The Lung Cancer Patient

The memoir Dancing with Mr. D, written by a Dutch nursing-home doctor named Bert Keizer. Keizer writes about a patient who had been tentatively diagnosed with lung cancer. A relative tells Keizer that the man wants to be given a lethal injection, a request later confirmed by the patient. Keizer quickly agrees to perform the killing. Demonstrating the utter uselessness of "protective guidelines," Keizer never tells his patient about treatment options that may be available or how the pain and other symptoms of cancer can be palliated effectively. He never checks to see if the man has been pressured into wanting a hastened death or is depressed. Indeed, Keizer doesn't even take the time to confirm the diagnosis with certainty or to prepare a prognosis about the expected course of the disease.

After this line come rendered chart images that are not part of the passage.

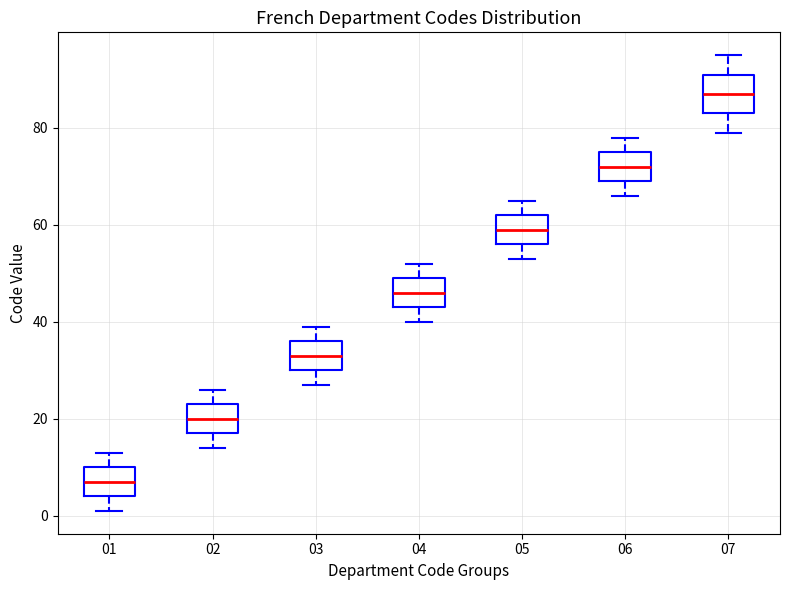

Where does the upper whisker of the box at x = 05 end on the y-axis? The values are not printed on the chart, so give them approximately, as read against the axis.

66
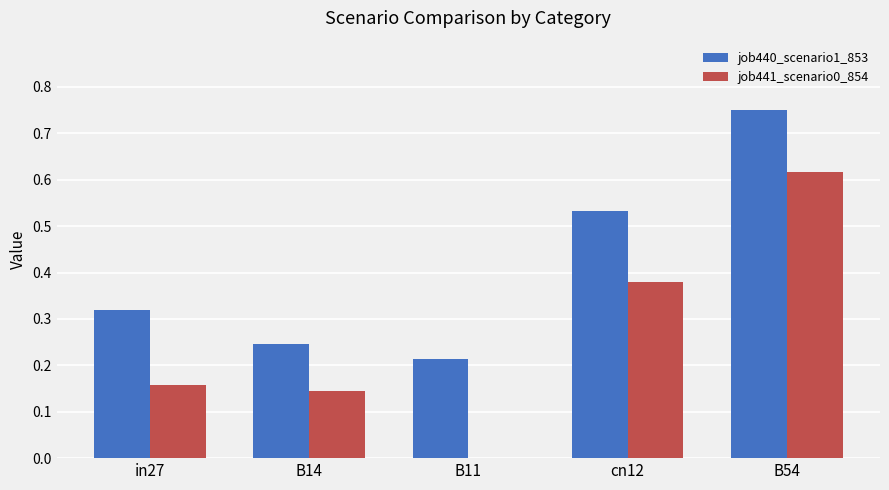

Is it true that job441_scenario0_854 equals 0.0 at B11?

True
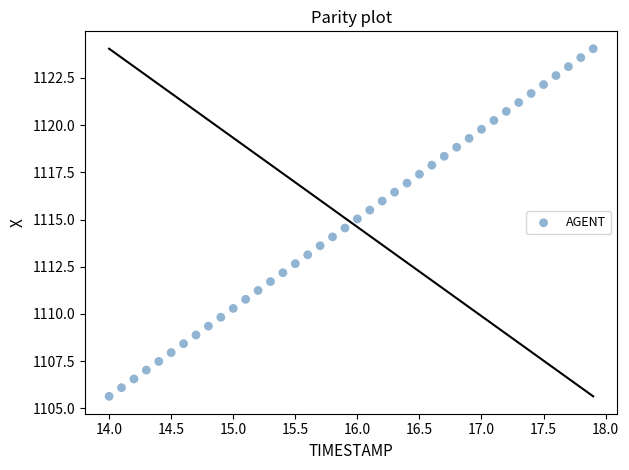

What is the range of Y values (max minus min)?

18.4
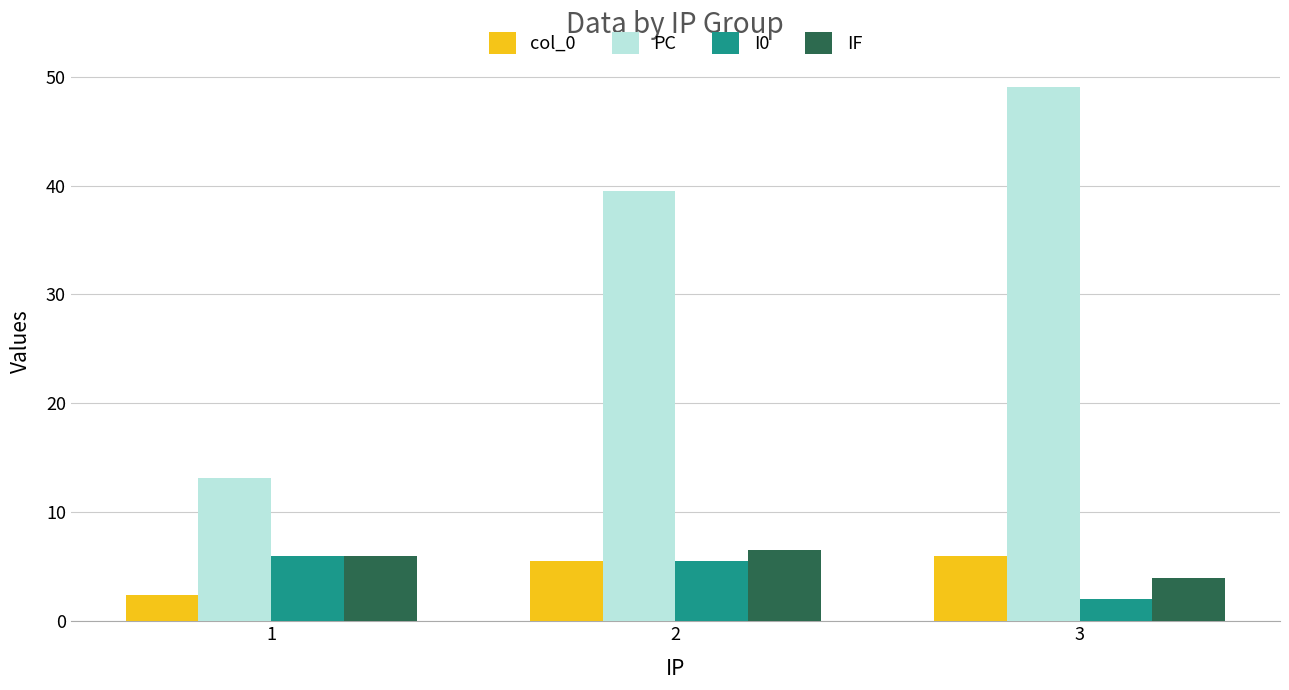

Which series changed the most between 2 and 3?

PC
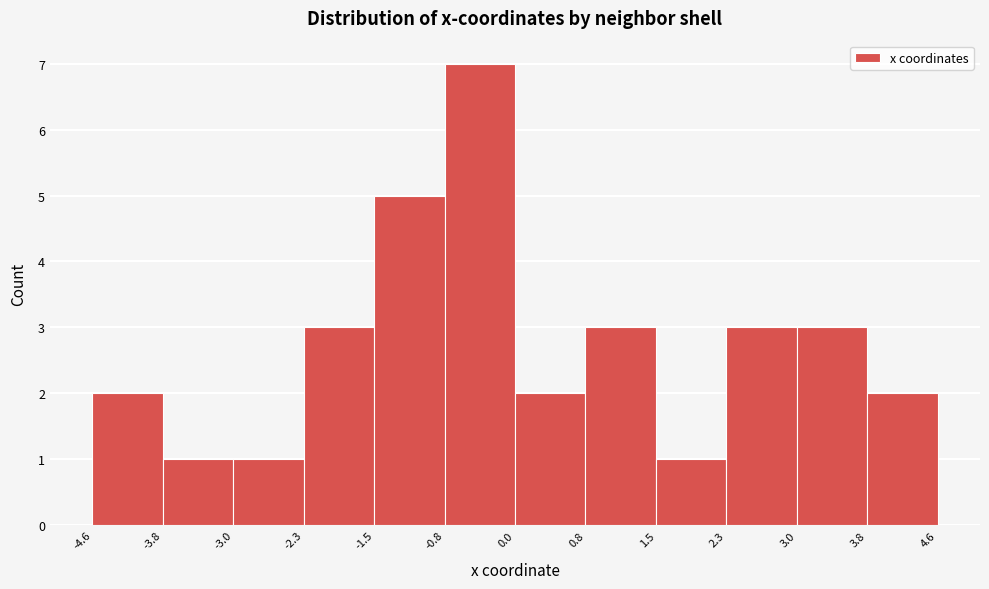

What is the height of the bar covering -3.0 to -2.3 on the x-axis? The values are not printed on the chart, so give them approximately, as read against the axis.

1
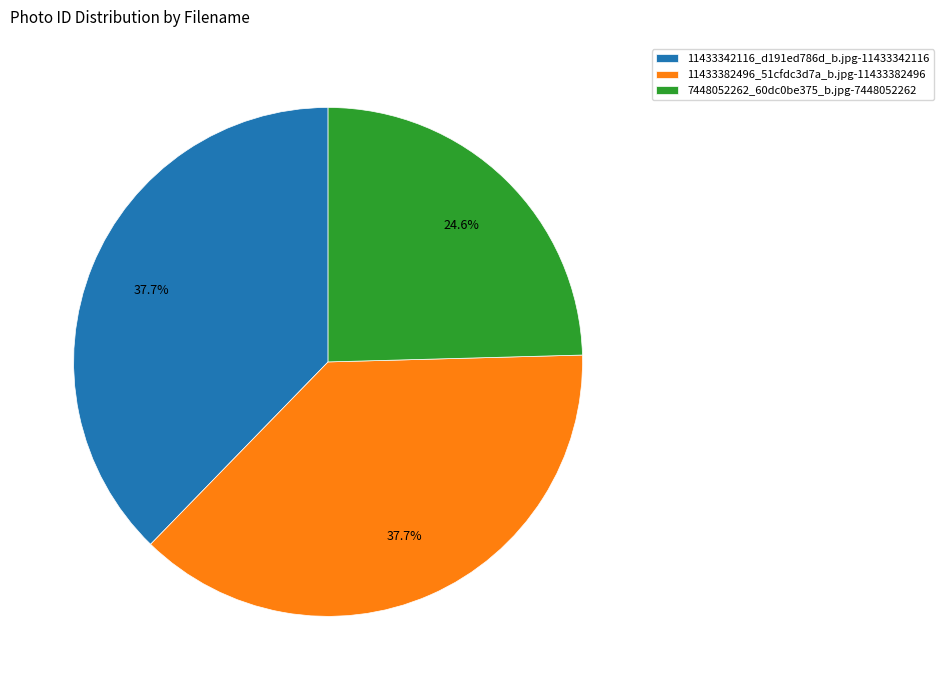

To the nearest percent, what percentage of the pie is 11433342116_d191ed786d_b.jpg?

38%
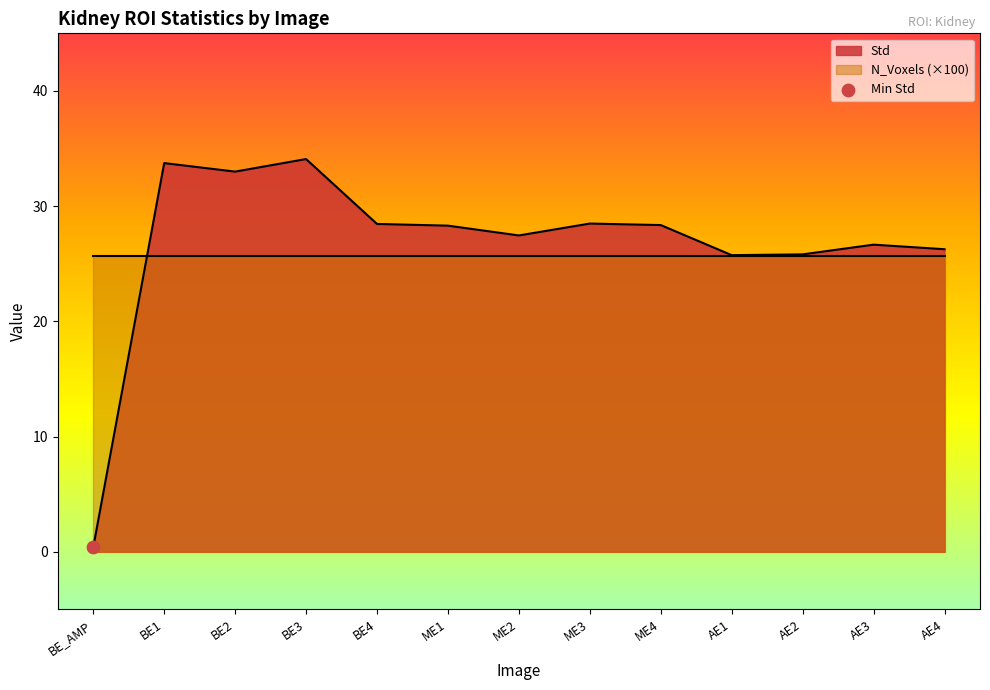

What is the change in value from ME1 to AE1?

-2.6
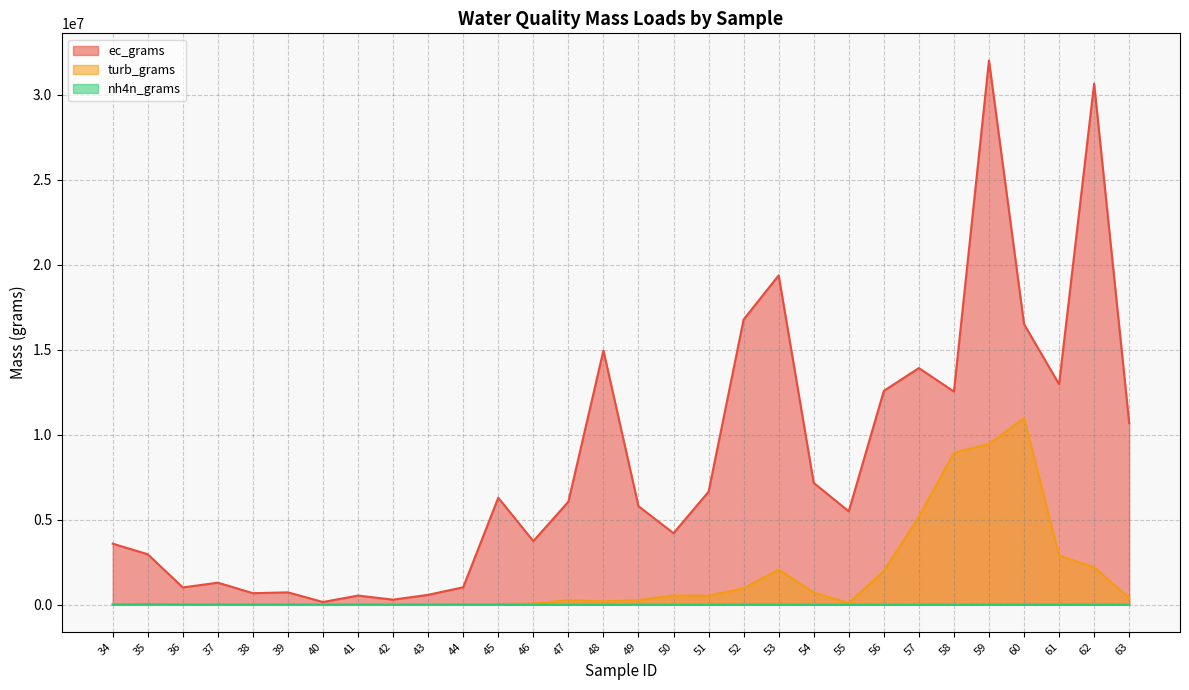

Rank the series by their maximum value, from highest to lowest.

ec_grams, turb_grams, nh4n_grams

When a colleague asks, why rush, and points out that the man isn't suffering terribly, Keizer snaps:

Is it for us to answer this question? All I know is that he wants to die more or less upright and that he doesn't want to crawl to his grave the way a dog crawls howling to the side walk after he's been hit by a car. The next day, he lethally injects his patient, telling his colleagues as he walks to the man's room to do the deed, "If anyone so much as whispers cortisone [a palliative agent] or 'uncertain diagnosis,' I'll hit him."